The same frenzy and struggle that made his mentor Rudolf Serkin’s performance so unforgettable.
From the sublime masculinity of the slow movement to the truly improvisatory flourish of the seemingly false start search before embarking on Beethoven’s impossible final movement fugue.
We could literally hear the grunts and groans as Perahia shared Beethoven’s struggle with us.This total identification was even more surprising because unexpected from this true poet of the piano.
In fact the first movement was reminiscent of the poetic performances that Ashkenazy used to give in the 70’s.
For all the wonderful things that that implies for me it misses that frenzied struggle that was such a memorable thing in Serkin’s performance all those years ago in the Festival Hall.
After all ,Beethoven was struggling with total deafness and his impossibly fast metronome marking (that Schnabel attempted to observe )just shows us Beethoven’s frustration not only with his physical limitations but also those of the pianos of the day – a true revolutionary spirit indeed.
Already the second movement played with all the microscopic sensitivity that had Serkin exclaim to Richard Goode, the first time he heard Perahia:”you told me he was good,but you did not tell me how good!”.
Unique, I would say and certainly the second movement could not have been more scrupulously or sensitively played .
It was from this moment that a spark was ignited and felt through the rapt attention of the lucky people present on such a magical occasion.
Even the pause between the end of the slow movement and the opening broken chord of the last – something unusual as it is normally played without a break – sounded so right and also gave the coughers the ever eager time to express themselves between movements.
The concert began with a very simple but pure performance, perfectly in style of Haydn’s Variations in F minor .Not missing in Beethovenian robustness in the climax but seeming to dissolve before our very eyes.Infact exactly as Haydn had indicated in the score .

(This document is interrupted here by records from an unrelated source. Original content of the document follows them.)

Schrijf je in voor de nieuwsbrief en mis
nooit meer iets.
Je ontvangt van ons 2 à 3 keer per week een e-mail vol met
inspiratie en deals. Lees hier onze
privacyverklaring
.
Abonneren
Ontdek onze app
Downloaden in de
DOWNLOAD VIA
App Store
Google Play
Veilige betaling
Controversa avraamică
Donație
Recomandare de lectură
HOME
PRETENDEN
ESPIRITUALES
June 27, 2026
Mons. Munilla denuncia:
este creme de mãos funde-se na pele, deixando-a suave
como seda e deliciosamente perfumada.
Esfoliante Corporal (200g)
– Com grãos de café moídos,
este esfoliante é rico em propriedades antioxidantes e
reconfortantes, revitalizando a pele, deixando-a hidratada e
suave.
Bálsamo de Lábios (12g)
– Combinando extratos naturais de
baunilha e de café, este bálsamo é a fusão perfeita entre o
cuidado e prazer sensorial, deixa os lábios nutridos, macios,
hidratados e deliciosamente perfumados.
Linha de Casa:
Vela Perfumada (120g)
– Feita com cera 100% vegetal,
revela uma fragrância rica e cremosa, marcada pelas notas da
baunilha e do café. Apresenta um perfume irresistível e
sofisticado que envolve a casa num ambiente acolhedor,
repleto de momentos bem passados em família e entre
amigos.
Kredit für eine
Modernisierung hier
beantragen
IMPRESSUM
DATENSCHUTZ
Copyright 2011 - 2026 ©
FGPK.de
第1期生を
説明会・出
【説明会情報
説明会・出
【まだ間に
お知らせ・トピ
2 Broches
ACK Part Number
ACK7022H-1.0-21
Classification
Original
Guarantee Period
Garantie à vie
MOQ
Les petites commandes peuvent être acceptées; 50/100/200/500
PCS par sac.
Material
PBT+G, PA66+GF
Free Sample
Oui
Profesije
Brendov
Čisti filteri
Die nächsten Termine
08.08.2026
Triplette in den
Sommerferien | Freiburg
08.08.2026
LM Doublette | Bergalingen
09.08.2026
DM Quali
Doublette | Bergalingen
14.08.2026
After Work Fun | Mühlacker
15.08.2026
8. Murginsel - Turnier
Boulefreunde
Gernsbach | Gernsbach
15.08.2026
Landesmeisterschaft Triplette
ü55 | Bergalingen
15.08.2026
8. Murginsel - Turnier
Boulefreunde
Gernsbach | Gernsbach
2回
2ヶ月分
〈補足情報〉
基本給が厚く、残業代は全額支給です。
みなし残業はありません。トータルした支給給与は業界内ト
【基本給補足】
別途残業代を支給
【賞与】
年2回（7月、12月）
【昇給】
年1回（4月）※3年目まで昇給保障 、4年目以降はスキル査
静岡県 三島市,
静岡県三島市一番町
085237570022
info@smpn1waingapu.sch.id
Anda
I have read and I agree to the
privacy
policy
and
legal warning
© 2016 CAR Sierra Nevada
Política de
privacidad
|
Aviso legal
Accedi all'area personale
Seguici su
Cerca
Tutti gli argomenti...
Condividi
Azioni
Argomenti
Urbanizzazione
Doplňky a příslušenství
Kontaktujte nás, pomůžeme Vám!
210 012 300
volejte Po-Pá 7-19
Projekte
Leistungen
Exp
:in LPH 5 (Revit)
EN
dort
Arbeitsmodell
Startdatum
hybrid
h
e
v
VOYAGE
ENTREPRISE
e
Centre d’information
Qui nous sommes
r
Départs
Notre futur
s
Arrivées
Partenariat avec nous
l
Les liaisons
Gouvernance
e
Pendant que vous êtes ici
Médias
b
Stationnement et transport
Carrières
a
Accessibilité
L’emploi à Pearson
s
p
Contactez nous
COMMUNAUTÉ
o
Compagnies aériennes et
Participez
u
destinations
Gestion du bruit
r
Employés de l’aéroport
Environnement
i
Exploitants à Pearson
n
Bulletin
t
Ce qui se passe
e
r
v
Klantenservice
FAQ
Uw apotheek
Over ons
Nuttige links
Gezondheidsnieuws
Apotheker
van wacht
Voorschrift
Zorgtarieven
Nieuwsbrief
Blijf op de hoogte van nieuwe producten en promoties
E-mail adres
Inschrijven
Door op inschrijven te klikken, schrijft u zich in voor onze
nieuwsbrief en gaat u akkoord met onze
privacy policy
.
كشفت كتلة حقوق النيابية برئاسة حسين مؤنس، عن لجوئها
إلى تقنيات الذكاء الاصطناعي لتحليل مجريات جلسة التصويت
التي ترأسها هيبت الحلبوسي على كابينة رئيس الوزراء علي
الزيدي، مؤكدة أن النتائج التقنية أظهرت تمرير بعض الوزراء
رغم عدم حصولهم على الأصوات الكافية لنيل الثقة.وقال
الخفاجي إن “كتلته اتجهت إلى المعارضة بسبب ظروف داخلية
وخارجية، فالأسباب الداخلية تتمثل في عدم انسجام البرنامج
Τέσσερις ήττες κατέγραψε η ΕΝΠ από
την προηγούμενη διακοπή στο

Mozart A minor Sonata played all perfectly in style with Perahias unique way of shedding light on the most hackneyed of pieces.
Always a robust performance but in the sound world that the music belongs so the climax even in the sublime slow movement took us by surprise.The last movement entered the stage as a whisper that was to be transformed into the central major section only to disappear again before the rousing last chords .
I was completely taken by surprise by the totally different sound world that seduced us in the first of Brahms’ Intermezzi from op 119.
Only one other pianist I know is capable of that magic sound ( that was all Rubinstein’s for those that were lucky enough to have heard him ) .And Rubinstein was indeed mentor of Krystian Zimerman who in the only other pianist today that can create such an atmosphere of sheer ravishing beauty from the very first note .
There are no words to describe the beauty of the four pieces that make op 119 ,in the hands of this poet.
I think the same words of Rospropovich would apply to Perahia here.Words that he used for my old teacher Vlado Perlemuter when he played in his Festival in Evian :” C’est le Roi”
I had heard great reports of this concert from Craig Sheppard in Seattle. Praise indeed coming from another great pianist who was top prize winner with Perahia in the 1972 Leeds Competition .
It is strange how many of the pianists that actually have made their home in London very rarely if ever play in their adopted city, although feted worldwide.